NEW YORK CITY-After months of controversy, the New York Public Library on Wednesday unveiled an architectural rendering of the proposed new layout of its iconic main building. The $300-million plan for the Stephen A. Schwarzman Building on 42nd Street includes some changes to the initial restoration program that likely will be welcome amendments for the many scholars, famed authors and ordinary citizens who have been loudly protesting some of the intended changes.
According to a NYPL press release, the design shows a modern, light-filled lending library with views of Bryant Park—the first circulating library in the building since the 1980s. The new library will offer the services and materials currently provided in the deteriorating Mid-Manhattan Library and the innovative Science, Industry and Business Library, both of which will be merged into the 42nd Street building.
Those two buildings—located at 455 Fifth Ave. at 40th Street, and 188 Madison Ave. at 34th Street, respectively—will be sold, with proceeds from those deals expected to help finance the renovation, according to Crain's New York Business.
At the same time, the design calls for the preservation of the landmark building's awe-inspiring public spaces—such as the Rose Main Reading Room, which will go unchanged—and the reopening of historic rooms long closed to the public. In addition, portions of the 101-year-old steel bookshelves that currently hold the core of the library's research collections—the obsolete “stacks,” which will be removed as part of the plan—will be incorporated into the new lending library, to be seen and enjoyed by the public for the first time.
Controversy that arose when the library announced its plans earlier in 2012 stemmed largely from the proposal to move most of the books in the stacks into storage in both nearby Bryant Park and in New Jersey to make room for the new circulating library. Researchers and authors feared that plan would result in long waits for the off-site books, while they were also concerned that the combination of research and public facilities would create an un-scholarly atmosphere.

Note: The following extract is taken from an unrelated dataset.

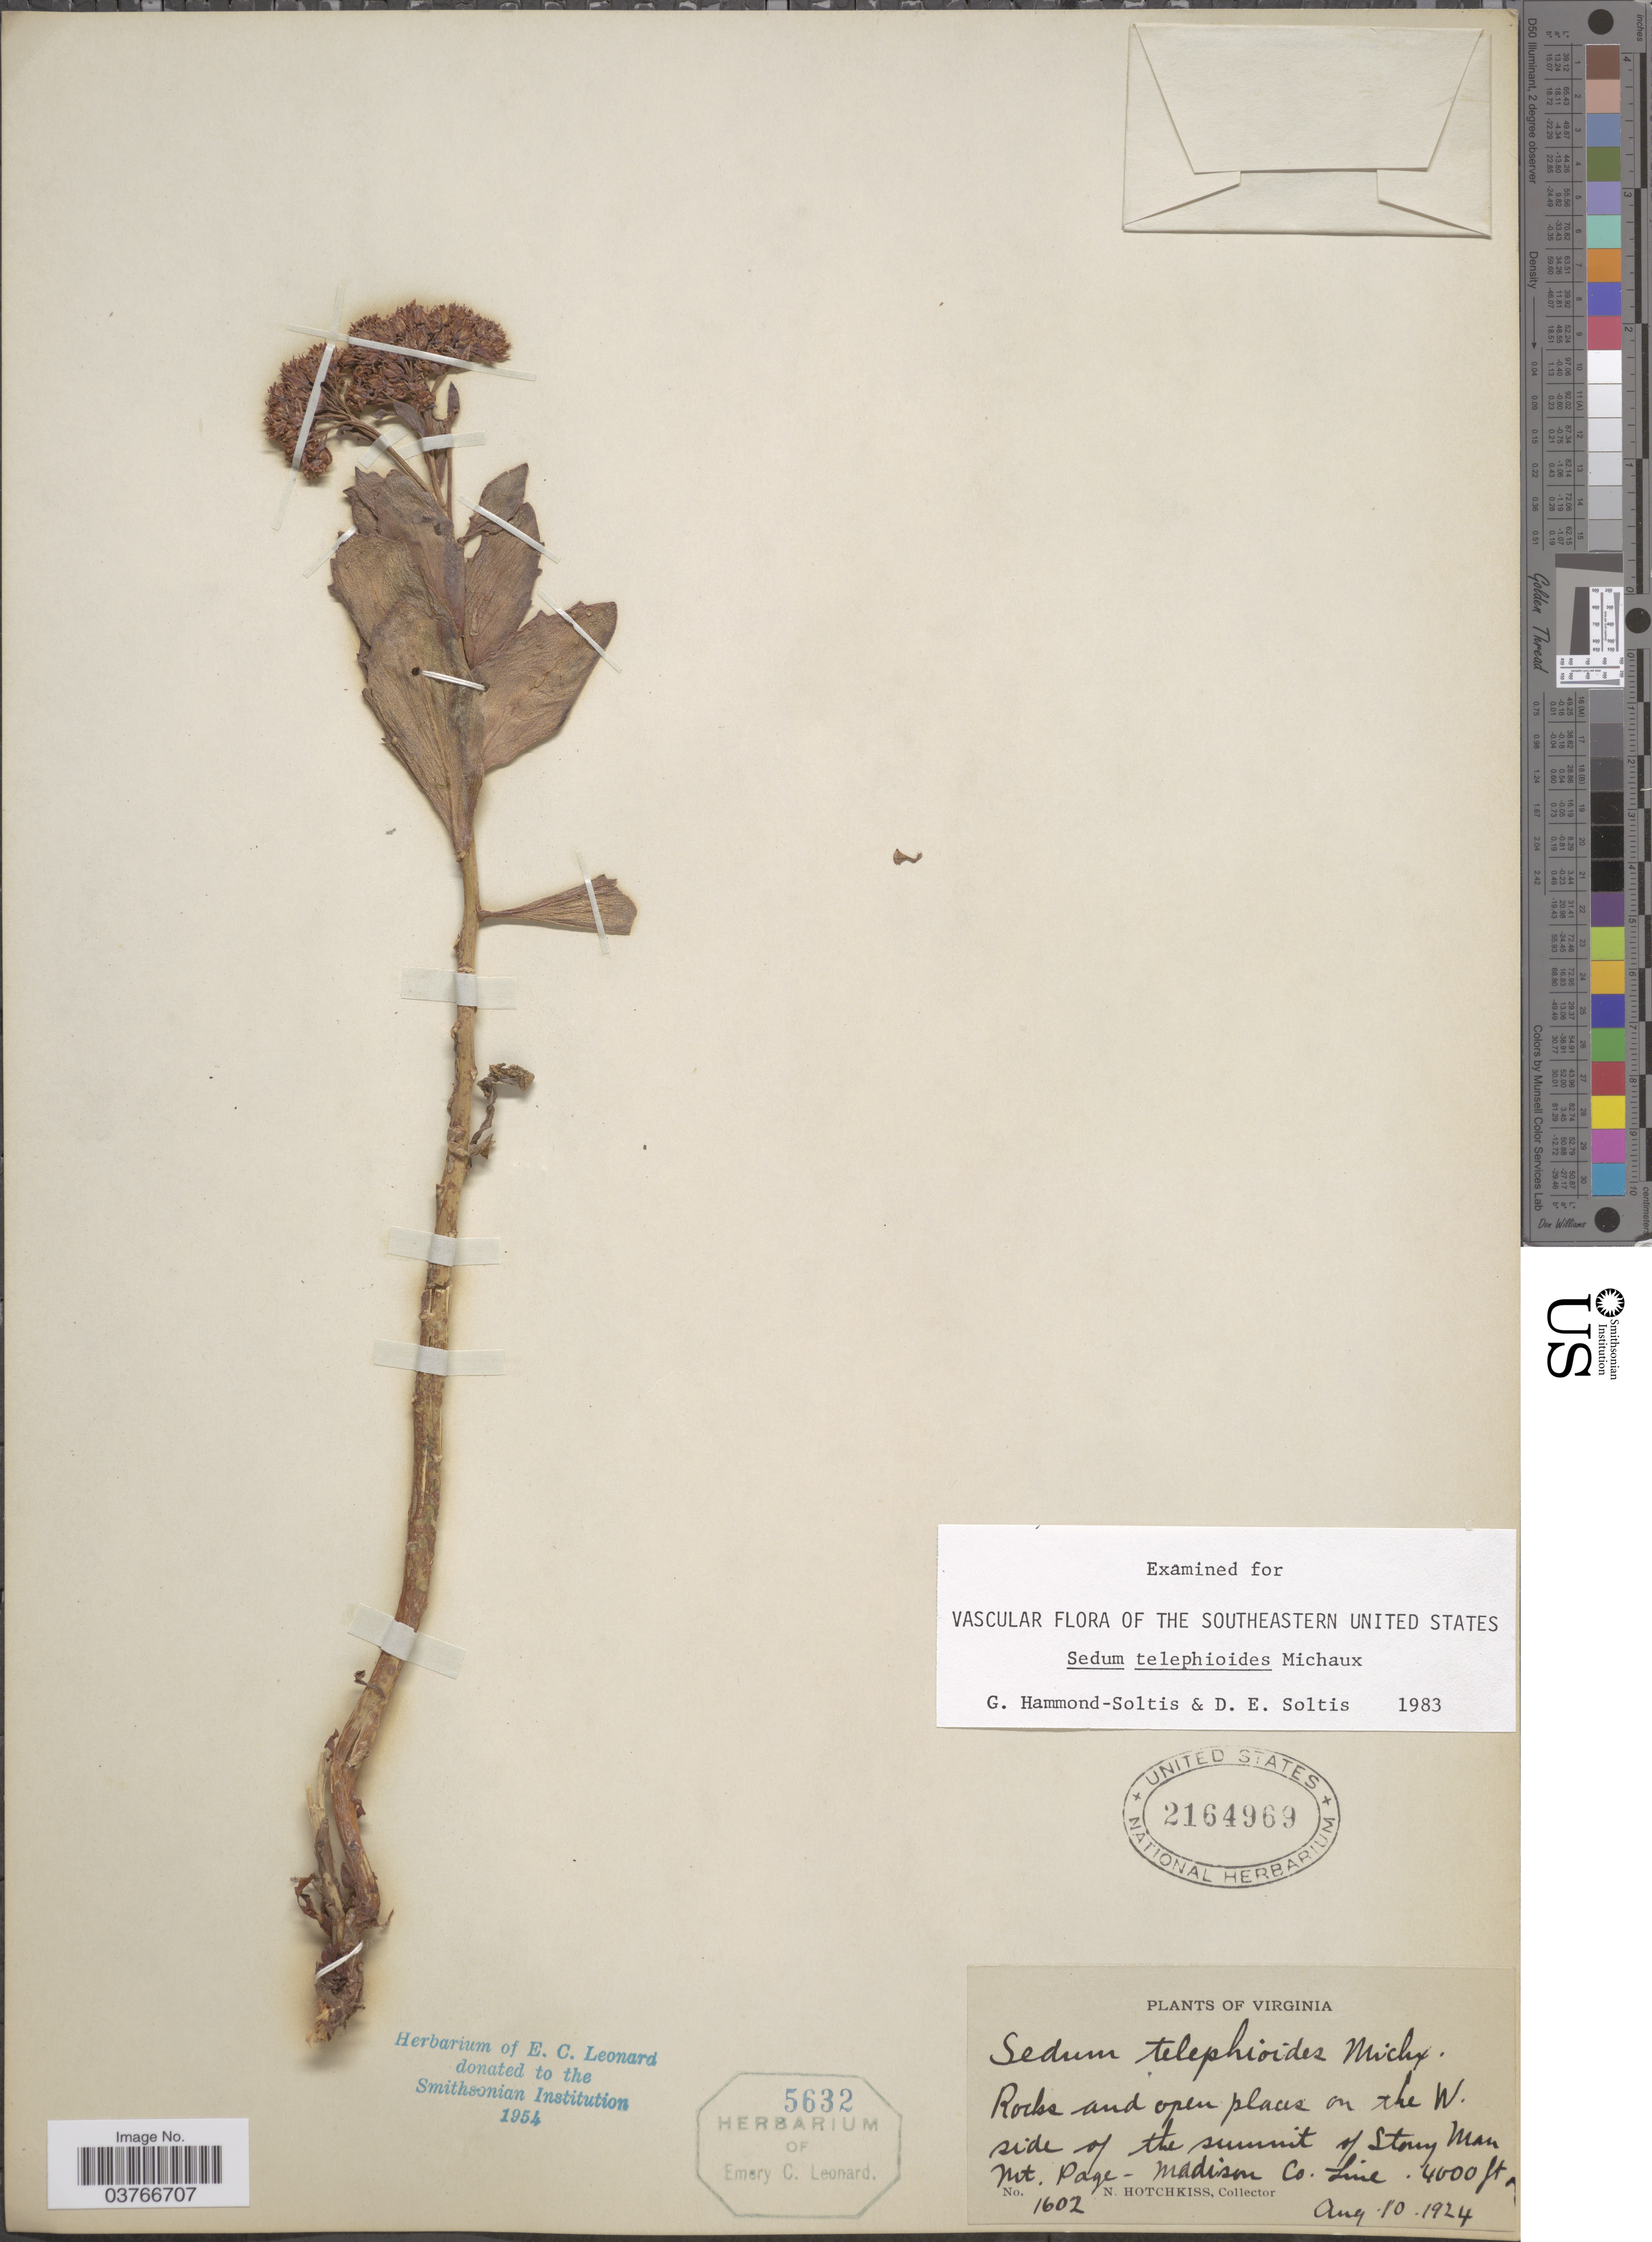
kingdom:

In response, the library has revised its plan to create more space for books beneath the new circulating library so that 3.3 million of the research library's 4.5 million volumes will remain on site, according to The New York Times. Additionally, the new plan calls for books being stored to move to a large humidity-controlled chamber under Bryant Park. The Park is adjacent to the library. New Jersey was scratched from the plan.
The NYPL expects construction to begin in 2013, and to be completed in 2018, pending various approvals. All three buildings involved will remain open throughout construction.
The Library will submit its design to the Landmarks Preservation Commission to seek approvals for proposed modifications. The Central Library Plan calls for relatively minor work to the outside of the building, including a new emergency exit door, an updated loading dock, and replica windows. At about 100,000 square feet, the new library will be the largest indoor public space in New York, according to The Times.
“We are reasserting the library's main axis and its very special sequence of spaces, from the main Fifth Avenue entrance and the Astor Hall, through the Gottesman Hall, into the dramatic volume of the new circulating library, with views through to the park,” says architect Norman Foster, in a release. “Our design does not seek to alter the character of the building, which will remain unmistakably a library in its feel, in its details, materials, and lighting.”